§ **Estratto del documento**
==================================================

Riceviamo e (molto) volentieri pubblichiamo.

Caro Sindacato,
in un mondo dove la parità di genere - e  con essa tante altre parità - dovrebbe essere la norma, mi trovo  costretta a scriverti una lettera che, purtroppo, sembra concepita in un  tempo remoto. Eppure siamo nel 2024, e storie come quella della mia collega, che chiameremo "Supermamma" per rispettare la sua privacy (e per aggiungere un pizzico di ironia a questa narrazione già di per sé assurda), continuano a essere all'ordine del giorno.

Supermamma, dopo aver dimostrato le sue indubbie capacità professionali vincendo un concorso interno, ha dovuto accettare una sfida ancora più ardua: trasferirsi in un’altra città. Ah, dimenticavo un piccolo, insignificante dettaglio: Supermamma è incinta.  Ma probabilmente, in questo nostro mondo "avanzato", e nella nostra  azienda così attenta all’inclusione e alla valorizzazione delle  differenze, la gravidanza è vista ancora come un ostacolo, una  “differenza” scomoda, una parentesi che disturba il corso normale degli  eventi aziendali e che - va da sé - è tutta a carico di chi decide di  affrontarla.

Mentre ci avviciniamo all'8 marzo, data in cui teoricamente celebriamo i progressi fatti verso la parità di genere, mi chiedo: come tuteliamo noi la famiglia e  il ruolo di cura? Tra tante tutele che giustamente vengono assicurate,  anche in relazione alla necessità di lavorare vicino casa, sembra che  ancora oggi dimentichiamo una categoria particolare: le donne incinte e le madri.

==================================================

§ **Voci di dati archiviate**

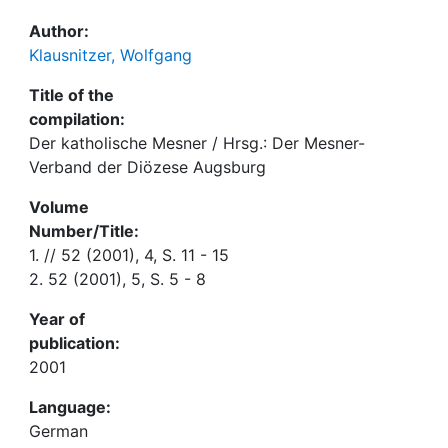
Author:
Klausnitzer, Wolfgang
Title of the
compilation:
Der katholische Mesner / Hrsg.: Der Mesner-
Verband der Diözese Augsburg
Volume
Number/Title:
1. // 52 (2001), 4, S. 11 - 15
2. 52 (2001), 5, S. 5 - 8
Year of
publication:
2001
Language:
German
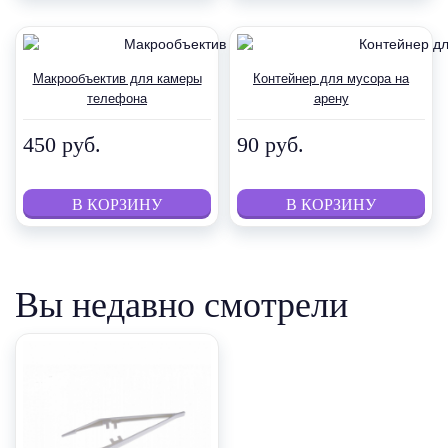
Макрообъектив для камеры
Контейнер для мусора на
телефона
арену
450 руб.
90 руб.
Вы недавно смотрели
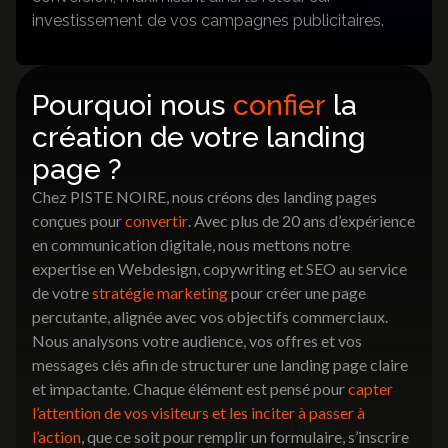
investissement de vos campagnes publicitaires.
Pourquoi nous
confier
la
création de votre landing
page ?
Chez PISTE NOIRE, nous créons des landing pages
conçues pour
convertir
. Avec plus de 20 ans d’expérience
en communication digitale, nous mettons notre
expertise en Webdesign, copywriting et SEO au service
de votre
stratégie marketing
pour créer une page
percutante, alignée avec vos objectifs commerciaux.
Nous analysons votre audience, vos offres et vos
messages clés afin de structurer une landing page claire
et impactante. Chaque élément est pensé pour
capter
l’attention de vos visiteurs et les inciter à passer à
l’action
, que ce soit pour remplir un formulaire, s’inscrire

==================================================

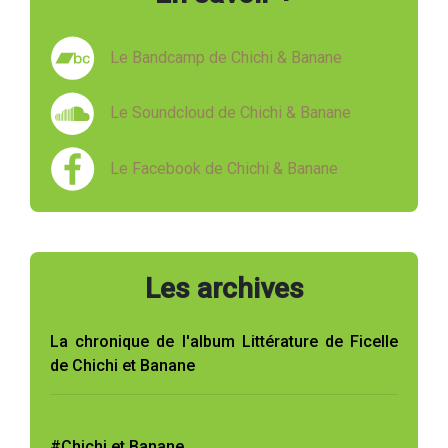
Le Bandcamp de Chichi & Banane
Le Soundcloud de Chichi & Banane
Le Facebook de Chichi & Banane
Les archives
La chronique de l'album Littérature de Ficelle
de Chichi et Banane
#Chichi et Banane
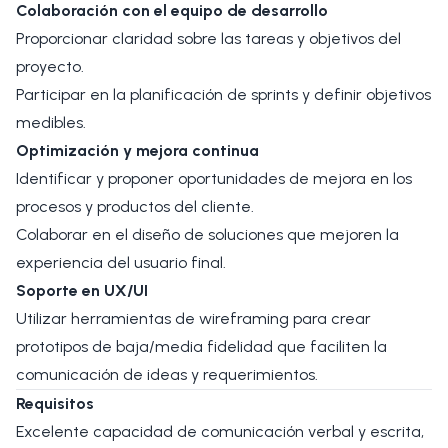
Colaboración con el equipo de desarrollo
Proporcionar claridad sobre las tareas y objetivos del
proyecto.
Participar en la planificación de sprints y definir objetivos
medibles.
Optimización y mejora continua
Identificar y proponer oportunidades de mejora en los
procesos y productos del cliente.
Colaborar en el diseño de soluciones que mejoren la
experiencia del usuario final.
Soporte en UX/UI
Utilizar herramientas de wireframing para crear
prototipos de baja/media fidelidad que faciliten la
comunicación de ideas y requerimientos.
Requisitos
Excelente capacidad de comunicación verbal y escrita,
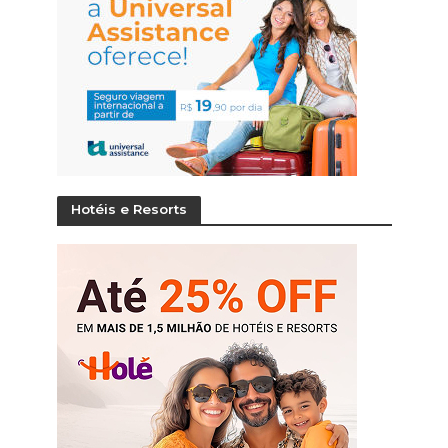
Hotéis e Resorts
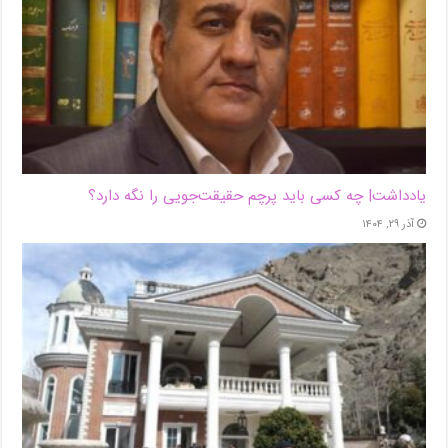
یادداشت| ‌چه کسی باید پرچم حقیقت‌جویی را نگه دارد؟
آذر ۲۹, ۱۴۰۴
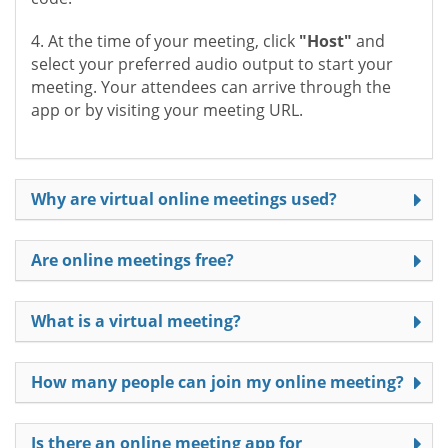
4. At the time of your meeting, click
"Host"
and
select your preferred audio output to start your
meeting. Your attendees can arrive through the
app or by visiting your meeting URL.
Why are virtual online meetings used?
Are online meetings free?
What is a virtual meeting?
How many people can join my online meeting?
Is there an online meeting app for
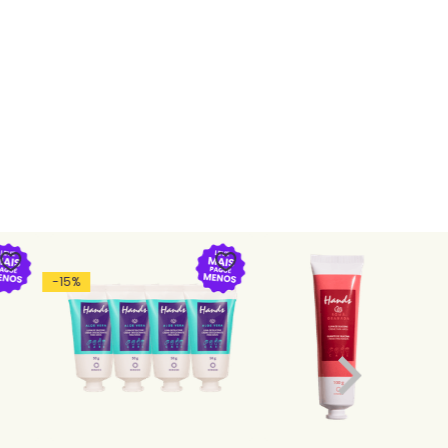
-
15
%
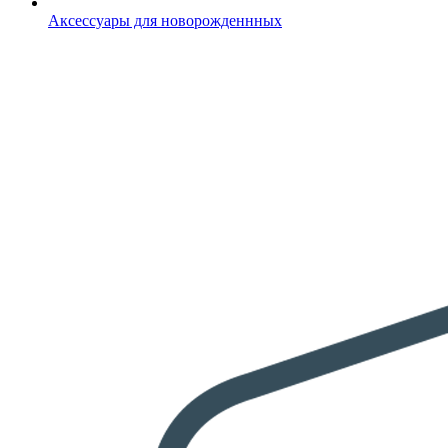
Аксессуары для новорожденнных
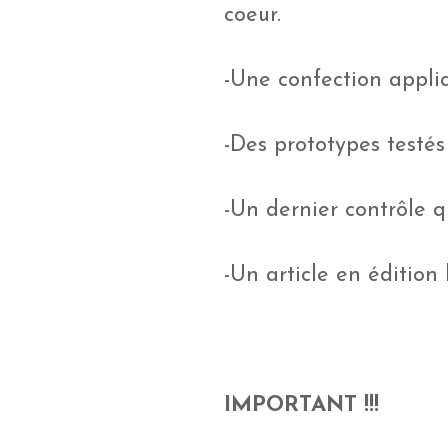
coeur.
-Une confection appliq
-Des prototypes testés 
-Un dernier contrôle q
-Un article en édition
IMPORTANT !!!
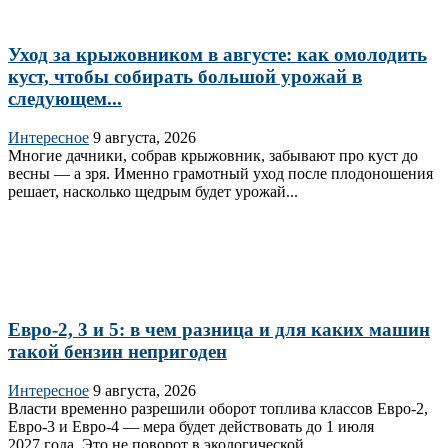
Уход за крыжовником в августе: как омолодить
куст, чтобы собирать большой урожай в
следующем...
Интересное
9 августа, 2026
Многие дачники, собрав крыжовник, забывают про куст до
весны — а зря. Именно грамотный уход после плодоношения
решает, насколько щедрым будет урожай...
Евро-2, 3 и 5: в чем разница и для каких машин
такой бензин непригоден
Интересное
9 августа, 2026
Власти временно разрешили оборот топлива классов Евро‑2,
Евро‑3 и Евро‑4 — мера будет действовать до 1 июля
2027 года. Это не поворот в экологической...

==================================================

§ **Compiti da svolgere**
a - Riporta dalla lettera al sindacato tutto il testo che va da "Mentre ci avviciniamo" giù fino a "e le madri.".
b - Secondo la lettera al sindacato, in che modo la collega chiamata "Supermamma" ha dimostrato le sue capacità professionali?

§ **Risposte per numero**
a -
Mentre ci avviciniamo all'8 marzo, data in cui teoricamente celebriamo i progressi fatti verso la parità di genere, mi chiedo: come tuteliamo noi la famiglia e  il ruolo di cura? Tra tante tutele che giustamente vengono assicurate,  anche in relazione alla necessità di lavorare vicino casa, sembra che  ancora oggi dimentichiamo una categoria particolare: le donne incinte e le madri.

b - Ha vinto un concorso interno.